The ongoing Palin disaster.
I maintain that Sarah Palin was a terrible, terrible pick for VP. The three interviews that she’s dared participate in since her nomination have shown her as a naif, looking every bit the deer in the headlights, utterly unqualified to run a company, to say nothing of the country. Her scandals keep getting deeper and more numerous (the bridge to nowhere, pork, troopergate, library censorship, ), and now half of the country says she’s not qualified to be president. (Only 75% of Republicans think she is.) Palin was never vetted by the McCain campaign, despite their protestations, and now she’s being vetted by the media in a two-month-long train wreck.
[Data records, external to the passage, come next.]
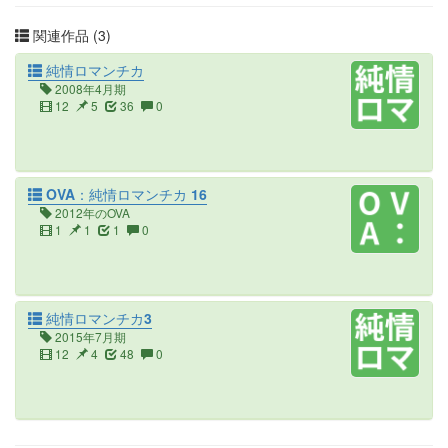
関連作品 (3)
純情ロマンチカ
2008年4月期
12
5
36
0
OVA：純情ロマンチカ 16
2012年のOVA
1
1
1
0
純情ロマンチカ3
2015年7月期
12
4
48
0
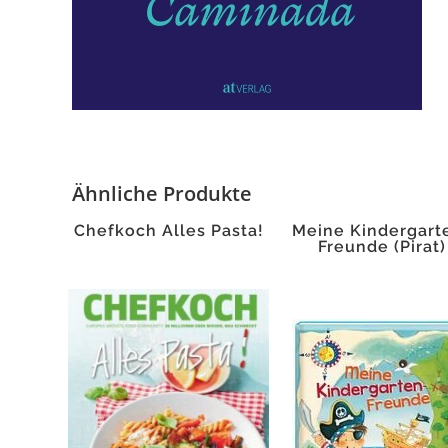
Ähnliche Produkte
Chefkoch Alles Pasta!
Meine Kindergart
Freunde (Pirat)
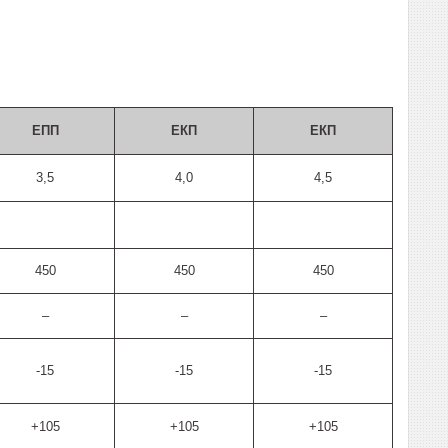
ЕПП
ЕКП
ЕКП
3,5
4,0
4,5
450
450
450
–
–
–
-15
-15
-15
+105
+105
+105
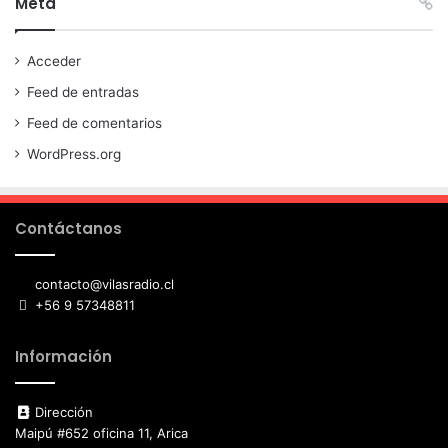
Meta
Acceder
Feed de entradas
Feed de comentarios
WordPress.org
Contáctanos
contacto@vilasradio.cl
+56 9 57348811
Información
Dirección
Maipú #652 oficina 11, Arica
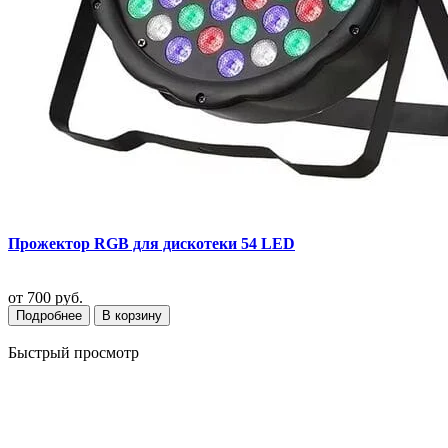
Прожектор RGB для дискотеки 54 LED
от
700 руб.
Подробнее
В корзину
Быстрый просмотр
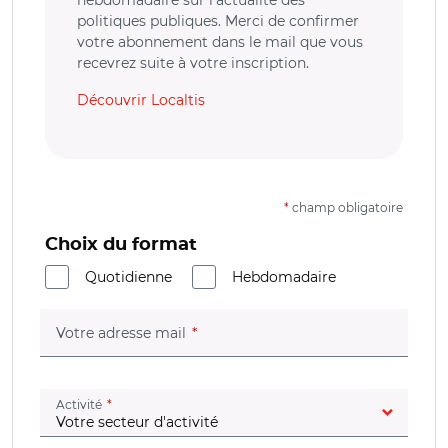
politiques publiques. Merci de confirmer
votre abonnement dans le mail que vous
recevrez suite à votre inscription.
Découvrir Localtis
*
champ obligatoire
Choix du format
Quotidienne
Hebdomadaire
(champ obligatoire)
Votre adresse mail
(champ obligatoire)
Activité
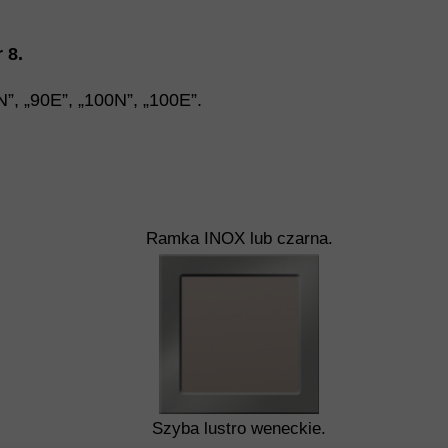
 8
.
N
”
,
„
90E
”
,
„
100N
”
,
„
100E
”.
Ramka INOX lub czarna.
Szyba lustro weneckie.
Small wonder that McCain has taken the stunning step of suspending his campaign…although it remains to be seen what “suspending” actually means. (Ending all spending? Suspending staff without pay? Halting advertising? Or is it just a political ploy?) Obama is pummeling McCain in the polls—he’s up 9% today—which surely has something to do with the McCain’s decision to take this make-it-or-break-it leap of faith. If somehow Republicans can get their own bailout plan passed, with McCain’s name on it, I think this will pay off. Short of that, I find it tough to see how this will help to dig the campaign out of the hole that it finds itself in.
For the record, I was wrong in my speculation that McCain was more likely to drop immediately after the convention, which I chalk up to the McCain campaign managing to spin clear negatives into positives, which voters were willing to buy for a period of a couple of weeks. Clearly the shine is off that apple now.
Palin was a bad choice, pure and simple. The base loves her, but the base was going to vote for McCain anyway. If McCain loses this election, I’m looking forward to some candid remarks from him in a year or two. I suspect he’ll agree by then—if he doesn’t already—that he could have done a lot better in the VP department.